*INPUT RECORDS:*
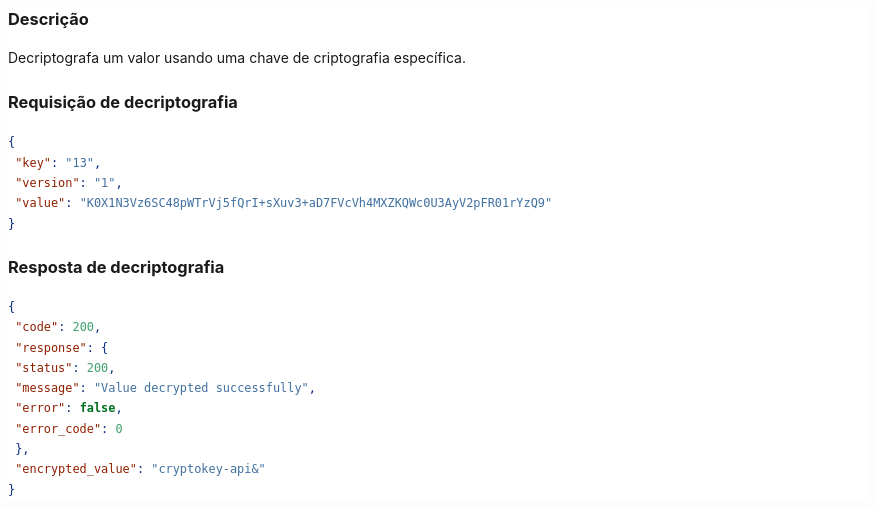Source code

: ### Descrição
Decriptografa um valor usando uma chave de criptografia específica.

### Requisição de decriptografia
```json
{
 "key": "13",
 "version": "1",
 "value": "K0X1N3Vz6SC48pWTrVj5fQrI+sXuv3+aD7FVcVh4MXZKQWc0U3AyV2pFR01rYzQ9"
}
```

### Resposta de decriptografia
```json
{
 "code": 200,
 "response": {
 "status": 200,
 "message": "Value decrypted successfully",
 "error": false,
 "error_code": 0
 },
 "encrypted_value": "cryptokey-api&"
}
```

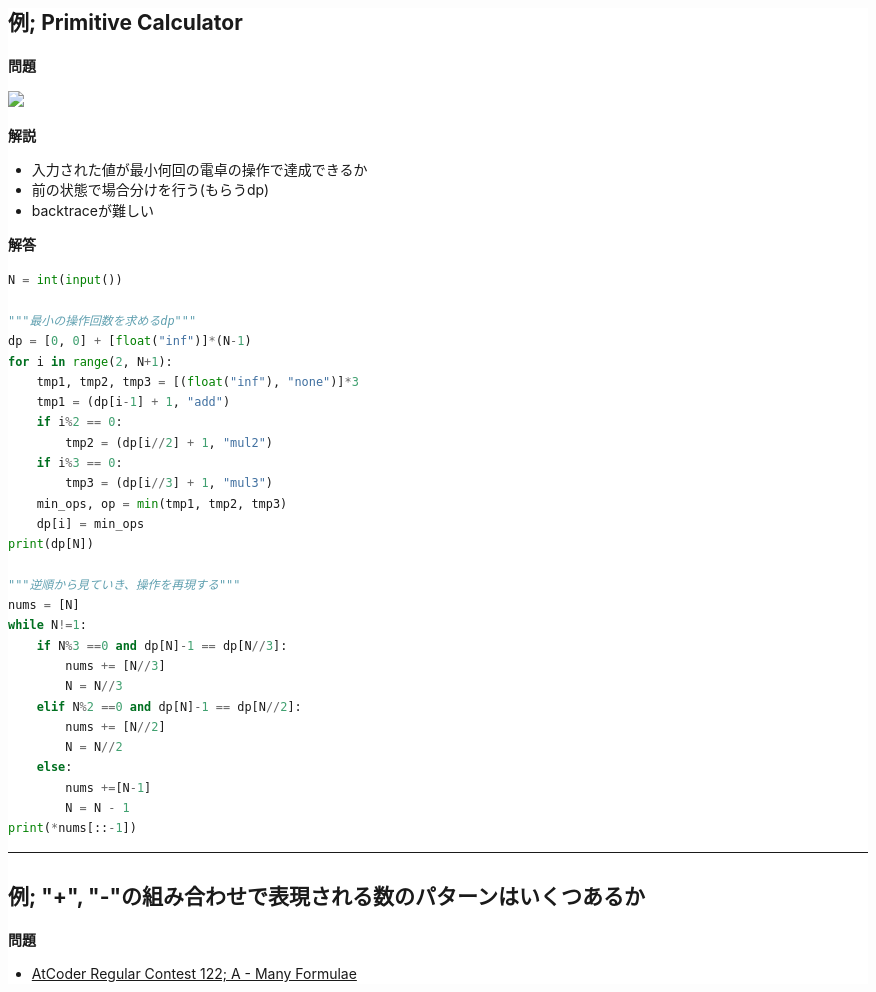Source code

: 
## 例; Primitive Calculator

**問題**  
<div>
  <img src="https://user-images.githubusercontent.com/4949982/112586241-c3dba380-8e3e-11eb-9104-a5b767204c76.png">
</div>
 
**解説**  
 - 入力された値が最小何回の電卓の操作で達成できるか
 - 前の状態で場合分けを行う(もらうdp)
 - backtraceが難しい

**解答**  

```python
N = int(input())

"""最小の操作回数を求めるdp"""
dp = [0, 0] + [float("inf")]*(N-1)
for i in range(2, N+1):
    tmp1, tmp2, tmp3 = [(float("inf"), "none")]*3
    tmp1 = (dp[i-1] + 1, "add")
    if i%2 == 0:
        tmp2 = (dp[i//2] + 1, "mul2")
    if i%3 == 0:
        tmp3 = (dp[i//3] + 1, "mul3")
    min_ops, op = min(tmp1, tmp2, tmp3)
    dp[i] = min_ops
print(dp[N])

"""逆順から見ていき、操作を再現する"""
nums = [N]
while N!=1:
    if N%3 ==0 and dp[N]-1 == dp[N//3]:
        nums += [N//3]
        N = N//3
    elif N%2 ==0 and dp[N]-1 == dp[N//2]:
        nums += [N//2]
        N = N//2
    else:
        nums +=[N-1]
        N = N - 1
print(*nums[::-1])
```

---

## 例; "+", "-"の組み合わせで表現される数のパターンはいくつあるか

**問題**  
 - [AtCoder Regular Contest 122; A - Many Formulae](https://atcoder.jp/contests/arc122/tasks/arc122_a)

*TASK DESCRIPTION:*
Answer with one number only: how many lines in the listing include "nums".

*ANSWER TO THIS EXERCISE:*
5